ABOUT THIS TASK: Rewrite the text of each entry below as a numbered list with one line per item, leaving out any blank lines.

DATA RECORDS:
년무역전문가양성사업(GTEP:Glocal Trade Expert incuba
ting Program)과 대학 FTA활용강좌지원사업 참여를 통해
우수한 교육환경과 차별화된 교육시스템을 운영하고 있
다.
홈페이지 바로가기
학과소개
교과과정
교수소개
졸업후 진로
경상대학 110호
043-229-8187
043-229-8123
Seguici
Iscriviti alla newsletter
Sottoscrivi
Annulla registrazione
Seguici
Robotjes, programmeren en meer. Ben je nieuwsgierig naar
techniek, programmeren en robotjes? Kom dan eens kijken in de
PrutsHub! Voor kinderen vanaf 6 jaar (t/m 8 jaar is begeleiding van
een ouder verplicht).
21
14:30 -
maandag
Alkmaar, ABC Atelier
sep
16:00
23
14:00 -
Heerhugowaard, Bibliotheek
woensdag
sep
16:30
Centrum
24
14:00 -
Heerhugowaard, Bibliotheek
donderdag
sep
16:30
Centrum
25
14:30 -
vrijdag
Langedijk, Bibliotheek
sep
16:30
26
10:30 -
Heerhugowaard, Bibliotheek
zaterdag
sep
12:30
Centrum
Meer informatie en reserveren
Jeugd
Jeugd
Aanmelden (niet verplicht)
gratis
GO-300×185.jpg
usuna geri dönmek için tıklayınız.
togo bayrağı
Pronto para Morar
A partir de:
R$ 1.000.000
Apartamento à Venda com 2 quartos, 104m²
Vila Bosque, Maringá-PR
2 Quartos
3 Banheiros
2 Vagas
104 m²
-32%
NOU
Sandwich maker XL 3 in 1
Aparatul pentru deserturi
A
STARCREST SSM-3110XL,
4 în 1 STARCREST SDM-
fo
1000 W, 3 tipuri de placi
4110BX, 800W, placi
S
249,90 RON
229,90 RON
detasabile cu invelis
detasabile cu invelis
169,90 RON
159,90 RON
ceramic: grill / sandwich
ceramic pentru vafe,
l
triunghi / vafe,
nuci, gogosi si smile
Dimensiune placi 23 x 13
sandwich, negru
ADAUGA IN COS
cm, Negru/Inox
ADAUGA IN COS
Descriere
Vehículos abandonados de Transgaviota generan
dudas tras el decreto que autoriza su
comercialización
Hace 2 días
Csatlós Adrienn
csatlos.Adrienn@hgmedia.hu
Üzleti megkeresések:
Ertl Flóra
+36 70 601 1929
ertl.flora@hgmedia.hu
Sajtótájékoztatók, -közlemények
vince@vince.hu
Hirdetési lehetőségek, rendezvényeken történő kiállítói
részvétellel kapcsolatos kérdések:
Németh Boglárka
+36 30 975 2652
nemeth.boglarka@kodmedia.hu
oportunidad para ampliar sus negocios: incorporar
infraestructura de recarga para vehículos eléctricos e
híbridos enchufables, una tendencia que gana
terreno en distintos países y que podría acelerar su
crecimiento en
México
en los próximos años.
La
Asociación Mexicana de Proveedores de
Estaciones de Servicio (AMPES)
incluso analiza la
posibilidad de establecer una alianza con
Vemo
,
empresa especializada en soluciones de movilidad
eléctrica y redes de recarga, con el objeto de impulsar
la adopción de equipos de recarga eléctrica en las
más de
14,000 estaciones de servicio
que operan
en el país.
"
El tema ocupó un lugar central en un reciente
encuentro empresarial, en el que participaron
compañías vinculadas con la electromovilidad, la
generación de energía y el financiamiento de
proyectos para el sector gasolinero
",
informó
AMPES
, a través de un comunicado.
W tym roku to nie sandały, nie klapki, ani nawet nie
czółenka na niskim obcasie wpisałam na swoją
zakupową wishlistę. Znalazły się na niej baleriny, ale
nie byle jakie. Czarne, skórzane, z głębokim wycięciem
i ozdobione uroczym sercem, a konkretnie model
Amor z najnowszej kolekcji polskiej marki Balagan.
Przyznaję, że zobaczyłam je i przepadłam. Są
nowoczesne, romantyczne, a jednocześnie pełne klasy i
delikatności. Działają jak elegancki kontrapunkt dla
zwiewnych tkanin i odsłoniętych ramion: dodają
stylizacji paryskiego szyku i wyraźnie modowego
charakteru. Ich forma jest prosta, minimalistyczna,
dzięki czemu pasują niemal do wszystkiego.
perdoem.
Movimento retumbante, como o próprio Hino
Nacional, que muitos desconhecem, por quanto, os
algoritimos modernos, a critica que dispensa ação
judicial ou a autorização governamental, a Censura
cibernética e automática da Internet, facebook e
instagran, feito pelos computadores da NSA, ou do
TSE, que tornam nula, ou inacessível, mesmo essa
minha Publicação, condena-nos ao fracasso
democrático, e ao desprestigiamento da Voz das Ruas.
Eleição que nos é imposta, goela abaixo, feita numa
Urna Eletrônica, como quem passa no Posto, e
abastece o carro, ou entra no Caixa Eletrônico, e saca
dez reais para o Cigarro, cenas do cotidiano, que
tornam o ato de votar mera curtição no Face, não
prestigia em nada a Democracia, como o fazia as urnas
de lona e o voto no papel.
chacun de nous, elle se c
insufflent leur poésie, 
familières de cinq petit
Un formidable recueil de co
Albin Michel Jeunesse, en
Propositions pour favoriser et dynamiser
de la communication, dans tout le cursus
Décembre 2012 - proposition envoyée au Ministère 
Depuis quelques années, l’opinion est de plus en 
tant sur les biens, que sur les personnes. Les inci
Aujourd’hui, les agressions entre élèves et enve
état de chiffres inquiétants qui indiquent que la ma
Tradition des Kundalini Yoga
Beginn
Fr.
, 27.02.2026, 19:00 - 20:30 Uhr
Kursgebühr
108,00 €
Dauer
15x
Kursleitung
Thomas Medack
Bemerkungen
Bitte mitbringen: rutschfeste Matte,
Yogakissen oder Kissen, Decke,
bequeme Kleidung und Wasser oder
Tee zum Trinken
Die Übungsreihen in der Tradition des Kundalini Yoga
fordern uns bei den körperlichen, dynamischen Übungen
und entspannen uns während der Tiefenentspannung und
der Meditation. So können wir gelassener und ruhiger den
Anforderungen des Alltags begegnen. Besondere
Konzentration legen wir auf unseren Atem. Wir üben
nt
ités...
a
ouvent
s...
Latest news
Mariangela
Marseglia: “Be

TASK SOLUTION:
1. 년무역전문가양성사업(GTEP:Glocal Trade Expert incuba
2. ting Program)과 대학 FTA활용강좌지원사업 참여를 통해
3. 우수한 교육환경과 차별화된 교육시스템을 운영하고 있
4. 다.
5. 홈페이지 바로가기
6. 학과소개
7. 교과과정
8. 교수소개
9. 졸업후 진로
10. 경상대학 110호
11. 043-229-8187
12. 043-229-8123
13. Seguici
14. Iscriviti alla newsletter
15. Sottoscrivi
16. Annulla registrazione
17. Seguici
18. Robotjes, programmeren en meer. Ben je nieuwsgierig naar
19. techniek, programmeren en robotjes? Kom dan eens kijken in de
20. PrutsHub! Voor kinderen vanaf 6 jaar (t/m 8 jaar is begeleiding van
21. een ouder verplicht).
22. 21
23. 14:30 -
24. maandag
25. Alkmaar, ABC Atelier
26. sep
27. 16:00
28. 23
29. 14:00 -
30. Heerhugowaard, Bibliotheek
31. woensdag
32. sep
33. 16:30
34. Centrum
35. 24
36. 14:00 -
37. Heerhugowaard, Bibliotheek
38. donderdag
39. sep
40. 16:30
41. Centrum
42. 25
43. 14:30 -
44. vrijdag
45. Langedijk, Bibliotheek
46. sep
47. 16:30
48. 26
49. 10:30 -
50. Heerhugowaard, Bibliotheek
51. zaterdag
52. sep
53. 12:30
54. Centrum
55. Meer informatie en reserveren
56. Jeugd
57. Jeugd
58. Aanmelden (niet verplicht)
59. gratis
60. GO-300×185.jpg
61. usuna geri dönmek için tıklayınız.
62. togo bayrağı
63. Pronto para Morar
64. A partir de:
65. R$ 1.000.000
66. Apartamento à Venda com 2 quartos, 104m²
67. Vila Bosque, Maringá-PR
68. 2 Quartos
69. 3 Banheiros
70. 2 Vagas
71. 104 m²
72. -32%
73. NOU
74. Sandwich maker XL 3 in 1
75. Aparatul pentru deserturi
76. A
77. STARCREST SSM-3110XL,
78. 4 în 1 STARCREST SDM-
79. fo
80. 1000 W, 3 tipuri de placi
81. 4110BX, 800W, placi
82. S
83. 249,90 RON
84. 229,90 RON
85. detasabile cu invelis
86. detasabile cu invelis
87. 169,90 RON
88. 159,90 RON
89. ceramic: grill / sandwich
90. ceramic pentru vafe,
91. l
92. triunghi / vafe,
93. nuci, gogosi si smile
94. Dimensiune placi 23 x 13
95. sandwich, negru
96. ADAUGA IN COS
97. cm, Negru/Inox
98. ADAUGA IN COS
99. Descriere
100. Vehículos abandonados de Transgaviota generan
101. dudas tras el decreto que autoriza su
102. comercialización
103. Hace 2 días
104. Csatlós Adrienn
105. csatlos.Adrienn@hgmedia.hu
106. Üzleti megkeresések:
107. Ertl Flóra
108. +36 70 601 1929
109. ertl.flora@hgmedia.hu
110. Sajtótájékoztatók, -közlemények
111. vince@vince.hu
112. Hirdetési lehetőségek, rendezvényeken történő kiállítói
113. részvétellel kapcsolatos kérdések:
114. Németh Boglárka
115. +36 30 975 2652
116. nemeth.boglarka@kodmedia.hu
117. oportunidad para ampliar sus negocios: incorporar
118. infraestructura de recarga para vehículos eléctricos e
119. híbridos enchufables, una tendencia que gana
120. terreno en distintos países y que podría acelerar su
121. crecimiento en
122. México
123. en los próximos años.
124. La
125. Asociación Mexicana de Proveedores de
126. Estaciones de Servicio (AMPES)
127. incluso analiza la
128. posibilidad de establecer una alianza con
129. Vemo
130. ,
131. empresa especializada en soluciones de movilidad
132. eléctrica y redes de recarga, con el objeto de impulsar
133. la adopción de equipos de recarga eléctrica en las
134. más de
135. 14,000 estaciones de servicio
136. que operan
137. en el país.
138. "
139. El tema ocupó un lugar central en un reciente
140. encuentro empresarial, en el que participaron
141. compañías vinculadas con la electromovilidad, la
142. generación de energía y el financiamiento de
143. proyectos para el sector gasolinero
144. ",
145. informó
146. AMPES
147. , a través de un comunicado.
148. W tym roku to nie sandały, nie klapki, ani nawet nie
149. czółenka na niskim obcasie wpisałam na swoją
150. zakupową wishlistę. Znalazły się na niej baleriny, ale
151. nie byle jakie. Czarne, skórzane, z głębokim wycięciem
152. i ozdobione uroczym sercem, a konkretnie model
153. Amor z najnowszej kolekcji polskiej marki Balagan.
154. Przyznaję, że zobaczyłam je i przepadłam. Są
155. nowoczesne, romantyczne, a jednocześnie pełne klasy i
156. delikatności. Działają jak elegancki kontrapunkt dla
157. zwiewnych tkanin i odsłoniętych ramion: dodają
158. stylizacji paryskiego szyku i wyraźnie modowego
159. charakteru. Ich forma jest prosta, minimalistyczna,
160. dzięki czemu pasują niemal do wszystkiego.
161. perdoem.
162. Movimento retumbante, como o próprio Hino
163. Nacional, que muitos desconhecem, por quanto, os
164. algoritimos modernos, a critica que dispensa ação
165. judicial ou a autorização governamental, a Censura
166. cibernética e automática da Internet, facebook e
167. instagran, feito pelos computadores da NSA, ou do
168. TSE, que tornam nula, ou inacessível, mesmo essa
169. minha Publicação, condena-nos ao fracasso
170. democrático, e ao desprestigiamento da Voz das Ruas.
171. Eleição que nos é imposta, goela abaixo, feita numa
172. Urna Eletrônica, como quem passa no Posto, e
173. abastece o carro, ou entra no Caixa Eletrônico, e saca
174. dez reais para o Cigarro, cenas do cotidiano, que
175. tornam o ato de votar mera curtição no Face, não
176. prestigia em nada a Democracia, como o fazia as urnas
177. de lona e o voto no papel.
178. chacun de nous, elle se c
179. insufflent leur poésie, 
180. familières de cinq petit
181. Un formidable recueil de co
182. Albin Michel Jeunesse, en
183. Propositions pour favoriser et dynamiser
184. de la communication, dans tout le cursus
185. Décembre 2012 - proposition envoyée au Ministère 
186. Depuis quelques années, l’opinion est de plus en 
187. tant sur les biens, que sur les personnes. Les inci
188. Aujourd’hui, les agressions entre élèves et enve
189. état de chiffres inquiétants qui indiquent que la ma
190. Tradition des Kundalini Yoga
191. Beginn
192. Fr.
193. , 27.02.2026, 19:00 - 20:30 Uhr
194. Kursgebühr
195. 108,00 €
196. Dauer
197. 15x
198. Kursleitung
199. Thomas Medack
200. Bemerkungen
201. Bitte mitbringen: rutschfeste Matte,
202. Yogakissen oder Kissen, Decke,
203. bequeme Kleidung und Wasser oder
204. Tee zum Trinken
205. Die Übungsreihen in der Tradition des Kundalini Yoga
206. fordern uns bei den körperlichen, dynamischen Übungen
207. und entspannen uns während der Tiefenentspannung und
208. der Meditation. So können wir gelassener und ruhiger den
209. Anforderungen des Alltags begegnen. Besondere
210. Konzentration legen wir auf unseren Atem. Wir üben
211. nt
212. ités...
213. a
214. ouvent
215. s...
216. Latest news
217. Mariangela
218. Marseglia: “Be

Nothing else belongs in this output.